- Kongwak
- Coordinates: 38°31′S 145°43′E﻿ / ﻿38.517°S 145.717°E
- Population: 197 (2016 census)
- Postcode(s): 3951
- Location: 131 km (81 mi) SE of Melbourne ; 17.6 km (11 mi) E of Wonthaggi ;
- LGA(s): South Gippsland Shire
- State electorate(s): Bass
- Federal division(s): Monash

= Kongwak =

Kongwak is a town in Victoria, Australia. It is located on the Korumburra to Wonthaggi Road southeast of Melbourne, in the South Gippsland Shire.

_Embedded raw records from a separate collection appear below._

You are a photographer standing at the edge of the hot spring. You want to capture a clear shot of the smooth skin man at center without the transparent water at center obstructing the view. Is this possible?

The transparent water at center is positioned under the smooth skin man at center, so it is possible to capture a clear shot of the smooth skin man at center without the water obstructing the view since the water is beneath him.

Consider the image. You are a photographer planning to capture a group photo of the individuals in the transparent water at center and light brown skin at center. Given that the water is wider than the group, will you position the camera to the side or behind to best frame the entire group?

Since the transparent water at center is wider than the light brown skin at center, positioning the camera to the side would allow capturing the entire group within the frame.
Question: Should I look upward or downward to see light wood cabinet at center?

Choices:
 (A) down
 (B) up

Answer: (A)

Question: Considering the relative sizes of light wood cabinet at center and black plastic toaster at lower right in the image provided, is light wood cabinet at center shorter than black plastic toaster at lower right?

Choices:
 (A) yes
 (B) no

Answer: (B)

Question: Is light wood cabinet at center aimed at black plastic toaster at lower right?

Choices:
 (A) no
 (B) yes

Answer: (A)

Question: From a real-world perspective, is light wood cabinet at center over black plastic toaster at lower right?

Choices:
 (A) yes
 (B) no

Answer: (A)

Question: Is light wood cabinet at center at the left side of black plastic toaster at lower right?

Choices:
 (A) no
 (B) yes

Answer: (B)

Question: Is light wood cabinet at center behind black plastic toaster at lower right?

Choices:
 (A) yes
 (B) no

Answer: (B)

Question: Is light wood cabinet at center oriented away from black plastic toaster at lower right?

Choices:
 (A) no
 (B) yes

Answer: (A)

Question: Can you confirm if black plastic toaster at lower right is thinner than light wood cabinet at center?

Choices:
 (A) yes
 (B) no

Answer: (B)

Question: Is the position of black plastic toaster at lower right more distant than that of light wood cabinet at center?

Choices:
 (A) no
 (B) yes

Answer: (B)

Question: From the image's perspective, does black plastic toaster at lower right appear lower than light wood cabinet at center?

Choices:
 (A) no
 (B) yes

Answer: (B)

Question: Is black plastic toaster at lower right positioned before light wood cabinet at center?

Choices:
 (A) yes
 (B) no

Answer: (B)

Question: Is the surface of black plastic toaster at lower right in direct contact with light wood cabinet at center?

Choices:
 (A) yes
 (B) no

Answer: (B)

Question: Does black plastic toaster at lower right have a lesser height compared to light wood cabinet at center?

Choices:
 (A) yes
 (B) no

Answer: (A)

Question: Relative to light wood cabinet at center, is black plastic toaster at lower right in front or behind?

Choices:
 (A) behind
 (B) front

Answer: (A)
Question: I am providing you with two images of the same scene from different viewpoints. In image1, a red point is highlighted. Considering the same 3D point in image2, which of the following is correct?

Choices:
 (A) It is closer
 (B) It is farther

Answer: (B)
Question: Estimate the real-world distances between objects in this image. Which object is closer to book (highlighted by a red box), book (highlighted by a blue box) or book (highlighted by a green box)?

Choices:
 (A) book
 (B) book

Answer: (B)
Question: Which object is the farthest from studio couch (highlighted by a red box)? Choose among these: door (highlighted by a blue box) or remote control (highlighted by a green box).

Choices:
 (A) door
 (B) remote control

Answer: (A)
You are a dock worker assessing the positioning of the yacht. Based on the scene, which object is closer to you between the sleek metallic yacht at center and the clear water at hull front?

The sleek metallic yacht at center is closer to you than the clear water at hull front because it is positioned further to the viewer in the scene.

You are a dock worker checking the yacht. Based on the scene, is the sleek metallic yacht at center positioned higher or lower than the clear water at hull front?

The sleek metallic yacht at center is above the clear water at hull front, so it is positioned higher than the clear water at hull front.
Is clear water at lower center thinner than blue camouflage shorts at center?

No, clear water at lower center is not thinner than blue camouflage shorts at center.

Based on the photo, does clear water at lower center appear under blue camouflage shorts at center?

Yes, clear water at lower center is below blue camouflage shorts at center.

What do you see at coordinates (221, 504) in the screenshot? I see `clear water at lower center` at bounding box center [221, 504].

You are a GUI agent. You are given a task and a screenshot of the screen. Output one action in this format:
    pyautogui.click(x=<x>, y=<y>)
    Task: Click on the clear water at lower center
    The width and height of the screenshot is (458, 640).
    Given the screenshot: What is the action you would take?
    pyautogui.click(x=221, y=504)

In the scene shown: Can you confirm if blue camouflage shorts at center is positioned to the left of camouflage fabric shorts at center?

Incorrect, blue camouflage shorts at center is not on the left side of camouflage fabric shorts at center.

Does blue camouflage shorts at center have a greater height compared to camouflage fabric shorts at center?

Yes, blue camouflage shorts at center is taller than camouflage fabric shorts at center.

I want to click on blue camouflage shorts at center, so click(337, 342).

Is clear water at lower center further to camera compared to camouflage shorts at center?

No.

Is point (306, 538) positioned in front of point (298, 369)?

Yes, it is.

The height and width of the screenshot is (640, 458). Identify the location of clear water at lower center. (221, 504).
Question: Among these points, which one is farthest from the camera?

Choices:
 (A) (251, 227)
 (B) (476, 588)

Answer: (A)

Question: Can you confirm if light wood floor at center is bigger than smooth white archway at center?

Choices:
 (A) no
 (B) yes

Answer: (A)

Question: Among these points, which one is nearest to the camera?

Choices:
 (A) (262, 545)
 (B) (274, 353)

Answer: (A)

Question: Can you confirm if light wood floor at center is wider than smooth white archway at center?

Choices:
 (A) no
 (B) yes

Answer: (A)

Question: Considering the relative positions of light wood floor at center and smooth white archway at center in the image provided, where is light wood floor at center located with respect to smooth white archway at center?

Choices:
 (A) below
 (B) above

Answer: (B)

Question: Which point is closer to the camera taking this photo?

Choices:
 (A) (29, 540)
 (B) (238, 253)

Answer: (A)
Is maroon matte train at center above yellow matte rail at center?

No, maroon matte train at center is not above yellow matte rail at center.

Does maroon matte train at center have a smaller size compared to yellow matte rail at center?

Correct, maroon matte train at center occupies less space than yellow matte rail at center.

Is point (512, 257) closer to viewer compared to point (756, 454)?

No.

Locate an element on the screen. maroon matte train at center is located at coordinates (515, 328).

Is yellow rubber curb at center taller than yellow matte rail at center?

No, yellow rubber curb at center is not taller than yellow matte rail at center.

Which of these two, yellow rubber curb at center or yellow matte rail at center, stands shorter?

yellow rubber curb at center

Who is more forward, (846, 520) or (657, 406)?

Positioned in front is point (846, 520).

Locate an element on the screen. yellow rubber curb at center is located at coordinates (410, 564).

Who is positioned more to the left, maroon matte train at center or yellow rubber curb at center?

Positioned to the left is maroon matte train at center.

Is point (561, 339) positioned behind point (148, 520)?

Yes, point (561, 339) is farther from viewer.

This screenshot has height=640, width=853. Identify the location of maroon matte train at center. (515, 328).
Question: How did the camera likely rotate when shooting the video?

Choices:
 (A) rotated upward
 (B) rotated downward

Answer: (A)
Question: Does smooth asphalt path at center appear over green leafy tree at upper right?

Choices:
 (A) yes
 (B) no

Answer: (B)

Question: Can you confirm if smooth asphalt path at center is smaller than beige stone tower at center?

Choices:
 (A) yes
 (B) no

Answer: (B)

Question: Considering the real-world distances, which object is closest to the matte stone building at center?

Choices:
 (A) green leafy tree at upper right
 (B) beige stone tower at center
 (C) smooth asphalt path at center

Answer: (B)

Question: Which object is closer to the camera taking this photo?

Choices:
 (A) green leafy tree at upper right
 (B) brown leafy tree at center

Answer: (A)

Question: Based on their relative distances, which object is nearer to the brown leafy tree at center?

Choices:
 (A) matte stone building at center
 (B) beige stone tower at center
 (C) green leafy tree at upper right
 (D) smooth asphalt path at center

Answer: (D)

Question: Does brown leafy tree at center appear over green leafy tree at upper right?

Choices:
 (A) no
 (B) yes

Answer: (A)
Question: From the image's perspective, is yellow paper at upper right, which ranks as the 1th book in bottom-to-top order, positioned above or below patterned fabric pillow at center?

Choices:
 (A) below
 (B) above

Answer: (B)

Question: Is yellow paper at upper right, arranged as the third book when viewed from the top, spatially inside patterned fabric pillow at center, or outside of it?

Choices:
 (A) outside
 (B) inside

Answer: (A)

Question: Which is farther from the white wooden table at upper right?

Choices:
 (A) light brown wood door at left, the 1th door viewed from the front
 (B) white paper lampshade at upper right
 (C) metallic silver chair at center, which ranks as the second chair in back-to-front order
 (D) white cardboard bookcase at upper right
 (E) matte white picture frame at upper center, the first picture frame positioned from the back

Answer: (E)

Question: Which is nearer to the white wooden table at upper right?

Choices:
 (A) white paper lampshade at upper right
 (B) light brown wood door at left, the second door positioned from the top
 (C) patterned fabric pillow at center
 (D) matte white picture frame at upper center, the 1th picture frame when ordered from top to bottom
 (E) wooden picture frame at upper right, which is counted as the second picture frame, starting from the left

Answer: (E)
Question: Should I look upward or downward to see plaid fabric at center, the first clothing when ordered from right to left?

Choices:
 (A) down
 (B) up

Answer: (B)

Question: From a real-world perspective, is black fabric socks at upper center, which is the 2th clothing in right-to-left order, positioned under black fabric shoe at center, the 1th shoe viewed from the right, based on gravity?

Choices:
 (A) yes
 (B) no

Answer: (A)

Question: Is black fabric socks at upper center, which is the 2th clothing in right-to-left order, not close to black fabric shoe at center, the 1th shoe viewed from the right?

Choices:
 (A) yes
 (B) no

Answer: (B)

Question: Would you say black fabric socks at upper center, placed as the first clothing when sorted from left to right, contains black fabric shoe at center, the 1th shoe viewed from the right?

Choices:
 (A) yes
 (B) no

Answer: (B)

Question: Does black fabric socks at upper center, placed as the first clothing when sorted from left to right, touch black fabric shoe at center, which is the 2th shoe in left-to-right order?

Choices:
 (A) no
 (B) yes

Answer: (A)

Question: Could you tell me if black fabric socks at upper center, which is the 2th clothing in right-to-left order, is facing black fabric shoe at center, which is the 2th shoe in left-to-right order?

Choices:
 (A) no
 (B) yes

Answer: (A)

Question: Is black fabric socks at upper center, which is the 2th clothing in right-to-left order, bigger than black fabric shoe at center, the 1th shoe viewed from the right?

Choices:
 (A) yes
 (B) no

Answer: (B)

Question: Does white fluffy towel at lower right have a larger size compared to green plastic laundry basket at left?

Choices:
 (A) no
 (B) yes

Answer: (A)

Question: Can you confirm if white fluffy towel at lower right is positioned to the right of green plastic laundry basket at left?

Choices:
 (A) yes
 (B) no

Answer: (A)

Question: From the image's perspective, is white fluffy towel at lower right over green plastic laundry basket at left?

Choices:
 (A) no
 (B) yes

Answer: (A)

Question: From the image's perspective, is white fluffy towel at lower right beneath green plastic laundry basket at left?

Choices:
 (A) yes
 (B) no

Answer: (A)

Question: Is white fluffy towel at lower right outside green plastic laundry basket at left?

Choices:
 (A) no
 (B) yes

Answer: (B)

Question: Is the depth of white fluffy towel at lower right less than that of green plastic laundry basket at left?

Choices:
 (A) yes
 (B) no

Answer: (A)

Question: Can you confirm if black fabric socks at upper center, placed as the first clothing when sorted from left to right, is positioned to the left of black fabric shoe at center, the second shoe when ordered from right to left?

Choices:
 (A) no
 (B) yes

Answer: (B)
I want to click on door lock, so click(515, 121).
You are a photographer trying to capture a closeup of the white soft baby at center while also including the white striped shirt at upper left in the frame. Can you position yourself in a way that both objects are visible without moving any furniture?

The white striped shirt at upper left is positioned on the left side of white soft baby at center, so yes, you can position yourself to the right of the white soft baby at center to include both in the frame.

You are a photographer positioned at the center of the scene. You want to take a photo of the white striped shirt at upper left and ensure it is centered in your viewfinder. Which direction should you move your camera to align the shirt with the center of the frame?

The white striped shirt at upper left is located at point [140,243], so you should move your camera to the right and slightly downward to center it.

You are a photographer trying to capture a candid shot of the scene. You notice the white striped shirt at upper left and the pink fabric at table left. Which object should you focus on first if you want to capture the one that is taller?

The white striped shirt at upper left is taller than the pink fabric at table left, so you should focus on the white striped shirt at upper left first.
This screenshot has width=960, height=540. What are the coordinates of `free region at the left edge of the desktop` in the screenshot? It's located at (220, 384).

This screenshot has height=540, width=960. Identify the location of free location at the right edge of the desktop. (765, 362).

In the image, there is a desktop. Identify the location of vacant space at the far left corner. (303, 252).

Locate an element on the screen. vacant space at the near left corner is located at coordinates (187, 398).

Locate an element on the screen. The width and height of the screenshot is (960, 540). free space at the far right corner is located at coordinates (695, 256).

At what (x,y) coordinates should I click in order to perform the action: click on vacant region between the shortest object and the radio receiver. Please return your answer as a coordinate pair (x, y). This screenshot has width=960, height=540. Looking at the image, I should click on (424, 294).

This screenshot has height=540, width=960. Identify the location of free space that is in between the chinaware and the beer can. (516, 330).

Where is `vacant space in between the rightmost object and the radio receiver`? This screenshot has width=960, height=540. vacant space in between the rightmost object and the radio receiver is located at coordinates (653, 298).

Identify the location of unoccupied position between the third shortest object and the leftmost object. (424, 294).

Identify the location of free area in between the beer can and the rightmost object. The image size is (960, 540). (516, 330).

At the 2016 census, Kongwak had a population of 197.

The town in conjunction with neighbouring township Inverloch has an Australian Rules football team competing in the Alberton Football League.

The Kongwak Market is held every Sunday with collectables, retro, vintage and second hand items, plants, and books.

== History ==
The land around Kongwak was largely cleared of native vegetation and is now used for agriculture, including dairying. This land was cleared by two brothers, Richard Nutter Scott and Frederick John Scott. Richard's memorial park can be seen on the Kongwak tennis grounds.

Kongwak Post Office opened on 11 May 1898.

Williams St is prominent in the Main St with three brothers; Alfred, George, and William all serving in the first World War.

Terrestrial woodlice of the species Porcellio scaber are present in the area, and were photographed by students of Kongwak Primary School in 2020, who submitted their observation to citizen science website iNaturalist. Signs of disease in this submission inspired scientific investigation, which led to Kongwak woodlice being the first genetically confirmed hosts of Invertebrate iridescent virus 31 in the Southern Hemisphere.

Melbourne couple Damien Backholer and Gemma Cosgriff purchased the disused Kongwak Butter and Cheese Factory in 2020, with plans to turn the site into a 130-seat restaurant, art gallery, wedding venue, and accommodation. This proposed development has been met with fervent opposition from residents.